The Globe’s readers have a right to know of the relationships that spring from Barr’s contributions to the Globe, MBAE, NPU, and additional educational interests funded by Barr including Democrats for Education Reform (through Education Reform Now), Educators for Excellence, and others. This omission is even more acute when people are relying on the Globe in making decisions on voting for ballot questions.
I will publish this letter or something like it in a blog post sometime soon, but I wanted to pass these concerns on for your consideration first.

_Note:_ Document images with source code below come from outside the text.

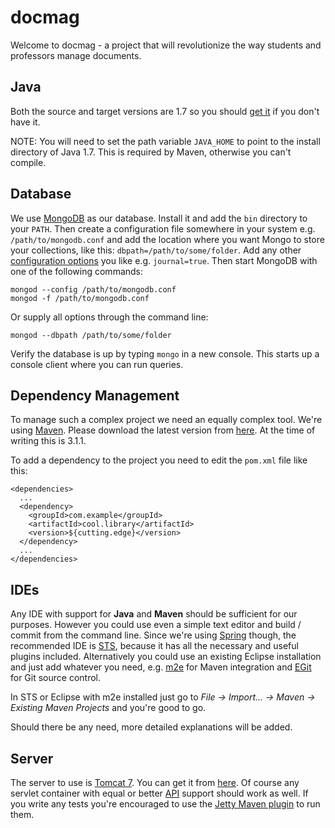 docmag
======

Welcome to docmag - a project that will revolutionize the way students and
professors manage documents.

Java
----

Both the source and target versions are 1.7 so you should
[get it](http://www.oracle.com/technetwork/java/javase/downloads/jdk7-downloads-1880260.html)
if you don't have it.

NOTE: You will need to set the path variable `JAVA_HOME` to point to the install
directory of Java 1.7. This is required by Maven, otherwise you can't compile.

Database
--------

We use [MongoDB](http://www.mongodb.org/downloads) as our database. Install it
and add the `bin` directory to your `PATH`. Then create a configuration file
somewhere in your system e.g. `/path/to/mongodb.conf` and add the location where
you want Mongo to store your collections, like this:
`dbpath=/path/to/some/folder`. Add any other
[configuration options](http://docs.mongodb.org/manual/reference/configuration-options/)
you like e.g. `journal=true`. Then start MongoDB with one of the following
commands:

    mongod --config /path/to/mongodb.conf
    mongod -f /path/to/mongodb.conf

Or supply all options through the command line:

    mongod --dbpath /path/to/some/folder

Verify the database is up by typing `mongo` in a new console. This starts up a
console client where you can run queries.

Dependency Management
---------------------

To manage such a complex project we need an equally complex tool. We're using
[Maven](http://maven.apache.org/). Please download the latest version from
[here](http://maven.apache.org/download.cgi). At the time of writing this is
3.1.1.

To add a dependency to the project you need to edit the `pom.xml` file like
this:

    <dependencies>
      ...
      <dependency>
        <groupId>com.example</groupId>
        <artifactId>cool.library</artifactId>
        <version>${cutting.edge}</version>
      </dependency>
      ...
    </dependencies>

IDEs
----

Any IDE with support for **Java** and **Maven** should be sufficient for our
purposes. However you could use even a simple text editor and build / commit
from the command line. Since we're using [Spring](http://spring.io/) though, the
recommended IDE is [STS](http://spring.io/tools/sts/all), because it has all the
necessary and useful plugins included. Alternatively you could use an existing
Eclipse installation and just add whatever you need, e.g.
[m2e](http://www.eclipse.org/m2e/) for Maven integration and
[EGit](http://www.eclipse.org/egit/) for Git source control.

In STS or Eclipse with m2e installed just go to *File -> Import... -> Maven ->
Existing Maven Projects* and you're good to go.

Should there be any need, more detailed explanations will be added.

Server
------

The server to use is
[Tomcat 7](http://tomcat.apache.org/tomcat-7.0-doc/index.html). You can get it
from [here](http://tomcat.apache.org/download-70.cgi). Of course any servlet
container with equal or better [API](http://tomcat.apache.org/whichversion.html)
support should work as well. If you write any tests you're encouraged to use the
[Jetty Maven plugin](http://wiki.eclipse.org/Jetty/Feature/Jetty_Maven_Plugin)
to run them.

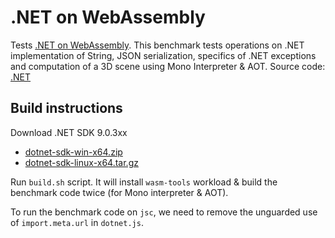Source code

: # .NET on WebAssembly

Tests [.NET on WebAssembly](https://github.com/dotnet/runtime). This benchmark tests operations
on .NET implementation of String, JSON serialization, specifics of .NET exceptions and computation
of a 3D scene using Mono Interpreter & AOT. Source code: [.NET](wasm/dotnet)

## Build instructions

Download .NET SDK 9.0.3xx

- [dotnet-sdk-win-x64.zip](https://aka.ms/dotnet/9.0.3xx/daily/dotnet-sdk-win-x64.zip)
- [dotnet-sdk-linux-x64.tar.gz](https://aka.ms/dotnet/9.0.3xx/daily/dotnet-sdk-linux-x64.tar.gz)

Run `build.sh` script. It will install `wasm-tools` workload & build the benchmark code twice (for Mono interpreter & AOT).

To run the benchmark code on `jsc`, we need to remove the unguarded use of `import.meta.url` in `dotnet.js`.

Addresses, via email: Nancy Barnes, editor; Victoria McGrane, politics editor; Melissa Taboada, education editor; Greg Huang, business editor; Joh Chesto, reporter; Christopher Huffaker, reporter; Mandy McLaren, reporter; Deanna Pan, editor; James Vaznis, reporter; Emma Platoff, reporter; Samantha Gross, reporter; Alyssa Vega, digital; Matt Stout, reporter, Jim Dao, editorial editor.
I will not be posting for a bit but later in April I will be back with a three-parter of additional thoughts about coverage of the 2024 MCAS ballot question proposal. First, this is a contest between capital and labor. Second, The Globe Sports Page Really Does Provide Better Coverage of Sports than the Globe Great Divide page does of K-12 Education Interests. Finally, Yes, The Globe Can Provide Funding Disclosure of K-12 Interests. It’s a Choice. I promise, they’ll be shorter and more fun.
[Full disclosure: as a (now retired) educator in the UMass system, I am a union member. I write about dark money, democracy, and oligarchy. My book, Dark Money and the Politics of School Privatization, is in print.]